Location
- Fernhill Road Bootle, Merseyside, L20 6AQ England 53°27′45″N 2°58′56″W﻿ / ﻿53.4626°N 2.9821°W

Information
- Former name: The Hawthorne's Free School
- Type: Free school
- Motto: Excellence is a habit
- Religious affiliation: Protestant
- Established: 1946
- Trust: Great Schools Trust
- Department for Education URN: 138260 Tables
- Ofsted: Reports
- Headteacher: Andrea St John
- Gender: Coeducational
- Age: 11 to 16
- Enrolment: 637
- Colours: Black & red
- Website: kingshawthornes.com

= King's Leadership Academy Hawthornes =

King's Leadership Academy Hawthornes (formerly The Hawthorne's Free School) is a secondary free school located on Fernhill Road in Bootle, Merseyside, England, about 4 mile from Liverpool city centre. The school is in the Metropolitan Borough of Sefton.

The school rebranded in September 2012, on the site of the former St. George of England Specialist Engineering College (previously St George of England High School and St George of England County Secondary School). St George of England Specialist Engineering College closed in 2012, along with St Wilfrid's High School in Litherland. The schools closed due to falling pupil numbers, however parents from both schools campaigned for a new secondary free school to be opened in the area instead.

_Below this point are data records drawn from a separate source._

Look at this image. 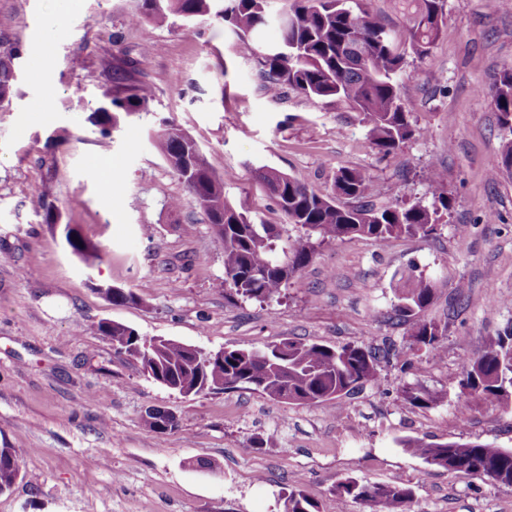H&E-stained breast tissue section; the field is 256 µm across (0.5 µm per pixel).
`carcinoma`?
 <instances>
[{
	"label": "carcinoma",
	"instance_id": "cac0c4a2",
	"mask_svg": "<svg viewBox=\"0 0 512 512\" xmlns=\"http://www.w3.org/2000/svg\"><path fill=\"white\" fill-rule=\"evenodd\" d=\"M445 0H401L413 51L430 54L445 25ZM267 0H135L131 23L162 24L176 16L191 21L215 14L236 37L238 52L256 58L267 90L278 95L292 90L308 99L324 100L346 112H357L379 152L389 154L415 136L416 130L401 103L399 75L405 50L384 19L365 6V0H298L279 28L280 49L269 52L255 41L267 25ZM7 21H0V109L11 105L20 47L5 38ZM153 85L139 83L124 96L107 95L90 116L103 135L118 130L120 114L148 109ZM494 100L503 131L502 145L492 159L493 172L512 176V69L502 73ZM155 147L185 184L193 203L204 211L213 233L224 245V294L264 301L288 287L289 281L326 242L366 236L384 242L402 235L430 237L438 231L442 212L449 209L443 174L435 169L429 206H376L370 201L372 181L360 171L341 168L334 193L323 195L274 168L260 178L288 223L301 229L291 236L278 224L257 223L224 195V179L210 167L197 142L173 124L155 137ZM72 254L92 266L102 258L99 246L75 230L68 232ZM399 315L412 326L411 346L436 355L447 326L424 319L434 286L425 275L409 272L396 285ZM114 305L135 303L125 288H106ZM92 329L111 338L120 353L135 360L160 385L184 395L245 388L288 405L331 404L356 389L381 382V363L394 356L391 349L372 344L346 343L330 347L284 340L265 349H224L215 355L171 339L146 338L116 322L100 321ZM460 384L468 399L512 408V325L485 340L481 355L463 361ZM404 398L429 407L437 398L412 386ZM397 444L424 463L451 472L493 471L501 484L512 486V449L478 441L428 443L404 437ZM20 477L19 449L0 448V493ZM336 498L352 500L373 512H411V488L360 482L346 477L334 489ZM284 512H319L317 503L295 485L282 495Z\"/></svg>",
	"mask_w": 512,
	"mask_h": 512
}]
</instances>
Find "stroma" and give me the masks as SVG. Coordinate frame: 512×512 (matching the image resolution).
<instances>
[{"mask_svg":"<svg viewBox=\"0 0 512 512\" xmlns=\"http://www.w3.org/2000/svg\"><path fill=\"white\" fill-rule=\"evenodd\" d=\"M133 0H0L22 52L19 85L0 110V445L19 448L21 476L0 512H282L294 482L320 512H370L337 502L336 483L400 484L415 512H512V487L424 464L396 440H478L512 448V411L465 401L461 363L512 325V177L494 175L501 144L493 91L512 69V0H445L429 57L407 54L402 101L419 135L382 155L358 113L292 92L269 97L255 58L238 55L221 19L132 24ZM148 51L134 78L153 84L149 111L101 136L88 117L122 94L112 68ZM172 123L203 149L238 209L285 218L257 170L269 166L316 191L337 169L373 179L379 205L431 204L439 169L450 208L436 235L367 237L318 247L281 294H224V247L157 152ZM183 200L170 208L172 198ZM103 251L86 267L46 224L39 200ZM416 270L435 285L425 311L447 328L439 355L410 350L394 311L396 281ZM132 289L136 305L103 290ZM125 324L207 350L284 339L390 344L379 386L323 405L278 403L247 390L185 397L92 332ZM418 386L438 396L417 407ZM179 426L158 434L149 410ZM271 439L258 448L255 438ZM221 464V473L201 468Z\"/></svg>","mask_w":512,"mask_h":512,"instance_id":"stroma-1","label":"stroma"}]
</instances>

The schools opening was controversial, as staff from the previous schools were not automatically transferred to the new school, and many lost their jobs. This was despite Sefton Council declaring that staff from the former schools should be subject to the Transfer of Undertakings (Protection of Employment) Regulations 2006, and either be offered continuing employment at the new school or redundancy. The Hawthorne's Free School claimed that as they were a new school, they were not responsible for the staff at the former schools. Staff from the former schools threatened to take their case to the High Court of Justice, however the council has made an offer to pay the staff redundancy in conjunction with the school.

In the summer of 2018, the school re-branded to King's Leadership Academy Hawthornes. The school is now part of the Great Schools Trust.